The paper, "Block-Attention for Low-Latency RAG," presents a novel attention mechanism aimed at optimizing inference latency in Retrieval-Augmented Generation (RAG) scenarios. Traditionally, RAG employs external retrieval mechanisms to source relevant passages, which are then incorporated into the input prompts of LLMs. While this approach mitigates knowledge hallucination and enhances the domain-specific expertise of LLMs, it also leads to significantly longer input sequences, thereby escalating the time to first token (TTFT).

Main Contributions and Implementation

Block-Attention divides the input sequence into blocks, with each block independently calculating its key-value (KV) states through self-attention, except for the final block which attends to all preceding blocks. This approach effectively pre-computes and caches the KV states for all retrieved passages in memory, minimizing the redundant computation during inference.

Key implementation steps include:

1. Segmenting the input sequence into blocks.
2. Calculating positional encodings for each block.
3. Fine-tuning the LLM to adapt to the Block-Attention mechanism.

The significance of this approach is demonstrated through extensive experiments on four RAG benchmarks—Natural Questions (NQ), TriviaQA (TQA), HotpotQA (HQA), and 2WikiMultiHopQA (2Wiki).

Numerical Results

The Block-Attention model achieves performance metrics comparable to or even slightly surpassing traditional self-attention models. For instance, on the Llama3 model, Block-Attention reported an average accuracy of 68.4%, compared to 67.9% with self-attention, and on the Mistral model, it reported 62.8% versus 59.6%. Most notably, Block-Attention considerably reduces TTFT by up to 98.7% and first token floating-point operations (Flops) by 99.8% for sequences up to 32K tokens in length.

Theoretical and Practical Implications

Theoretically, Block-Attention proposes an innovative approach to address the context-dependency of KV states in autoregressive models, facilitating their reuse across different queries. This decoupling of sequential dependencies sets a precedent for future explorations in optimizing autoregressive transformations. Furthermore, Block-Attention prompts a reconsideration of dividing input sequences into independent blocks, a strategy which may extend beyond RAG applications to other domains such as code generation and multi-turn dialogues.

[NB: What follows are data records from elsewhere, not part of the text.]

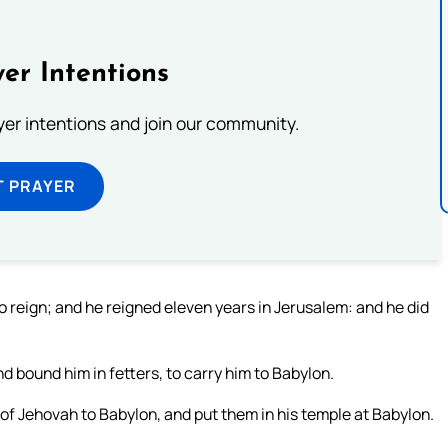
er Intentions
ayer intentions and join our community.
T PRAYER
 reign; and he reigned eleven years in Jerusalem: and he did
bound him in fetters, to carry him to Babylon.
of Jehovah to Babylon, and put them in his temple at Babylon.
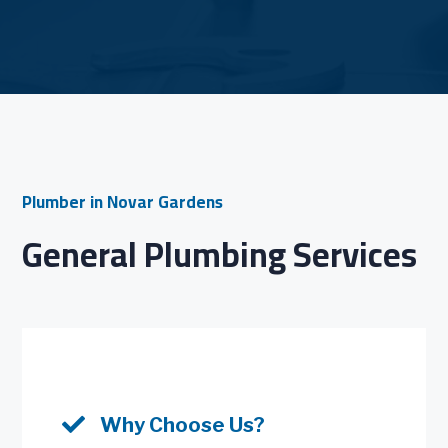
Plumber in Novar Gardens
General Plumbing Services

Why Choose Us?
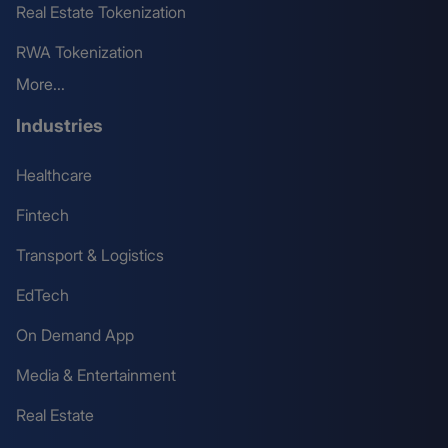
Real Estate Tokenization
RWA Tokenization
More...
Industries
Healthcare
Fintech
Transport & Logistics
EdTech
On Demand App
Media & Entertainment
Real Estate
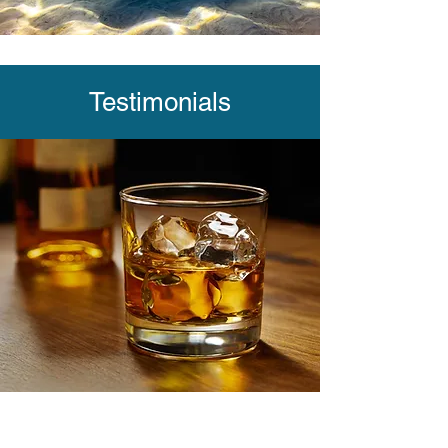
Testimonials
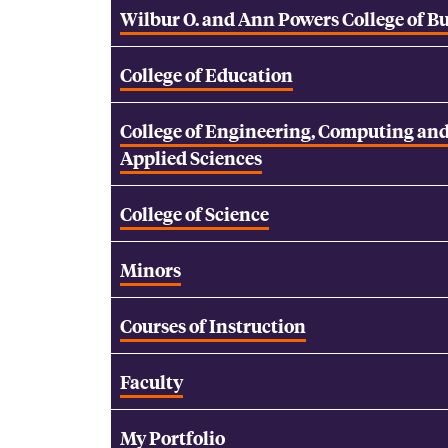
Wilbur O. and Ann Powers College of B
College of Education
College of Engineering, Computing an
Applied Sciences
College of Science
Minors
Courses of Instruction
Faculty
My Portfolio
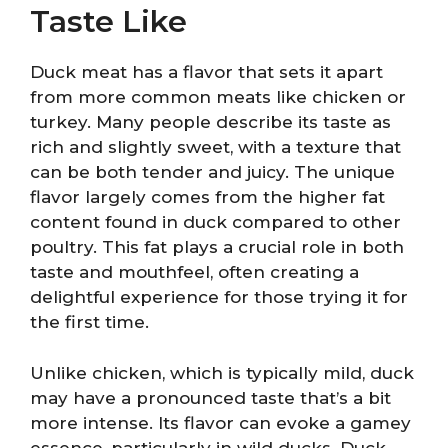
Taste Like
Duck meat has a flavor that sets it apart
from more common meats like chicken or
turkey. Many people describe its taste as
rich and slightly sweet, with a texture that
can be both tender and juicy. The unique
flavor largely comes from the higher fat
content found in duck compared to other
poultry. This fat plays a crucial role in both
taste and mouthfeel, often creating a
delightful experience for those trying it for
the first time.
Unlike chicken, which is typically mild, duck
may have a pronounced taste that’s a bit
more intense. Its flavor can evoke a gamey
essence, particularly in wild ducks. Duck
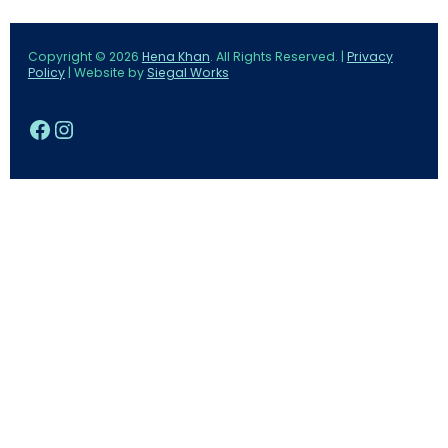
Copyright © 2026
Hena Khan
. All Rights Reserved. |
Privacy
Policy
| Website by
Siegal Works
Facebook
Instagram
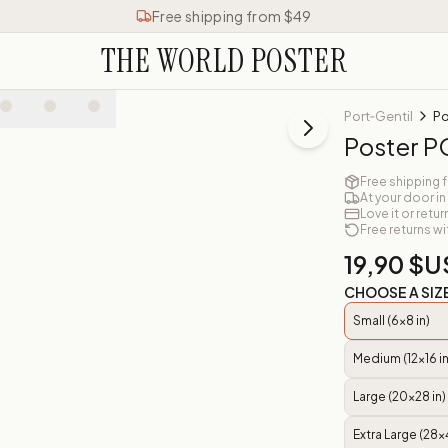
Free shipping from $49
THE WORLD POSTER
Port‑Gentil
Po
Poster 
Free shipping 
At your door in
Love it or retur
Free returns wi
19,90 $U
CHOOSE A SIZ
Small (6x8 in)
Medium (12x16 in
Large (20x28 in)
Extra Large (28x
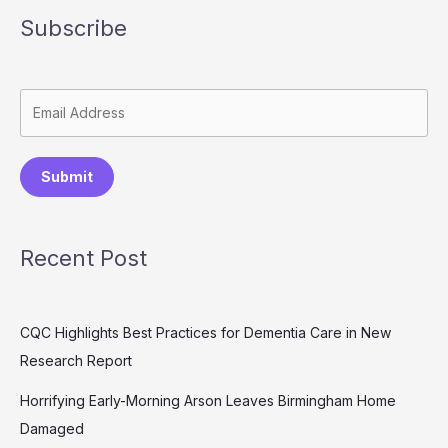
Subscribe
Submit
Recent Post
CQC Highlights Best Practices for Dementia Care in New
Research Report
Horrifying Early-Morning Arson Leaves Birmingham Home
Damaged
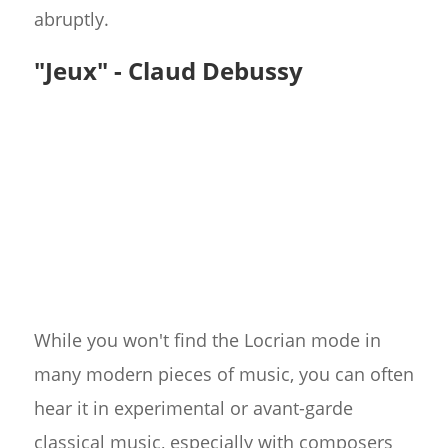
abruptly.
"Jeux" - Claud Debussy
While you won't find the Locrian mode in
many modern pieces of music, you can often
hear it in experimental or avant-garde
classical music, especially with composers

Practically, Block-Attention has significant implications for the efficiency of RAG-based systems. By allowing pre-computation and caching of KV states, the mechanism resolves the latency issues inherent in processing long input sequences. This is particularly beneficial for dynamic RAG paradigms like ReAct, which necessitate multiple iterations of retrieval and re-encoding of passages. Developers can now enhance user experience by increasing the number of retrieved passages without compromising on responsiveness, thereby maximizing the model's accuracy and utility in real-time applications.

Future Developments

Future research directions could investigate the broader application of Block-Attention across various AI and NLP tasks. This includes exploring its potential in other dynamically adaptive systems and understanding the scalability of such modular attention mechanisms. Additionally, empirical studies could explore the hypothesized superiority of Block-Attention over self-attention in contexts where input segments are semantically independent.

Conclusion

The paper outlines a viable solution to a prominent challenge faced in RAG models, achieving a significant reduction in inference latency while maintaining high accuracy levels. The empirical results strongly support the implementation of Block-Attention in real-world applications, providing a sophisticated yet practical tool for enhancing the performance and efficiency of LLMs. The benefits of Block-Attention, particularly its ability to massively accelerate TTFT and Flops, underscore its importance in advancing the capabilities of RAG and similar adaptive AI architectures.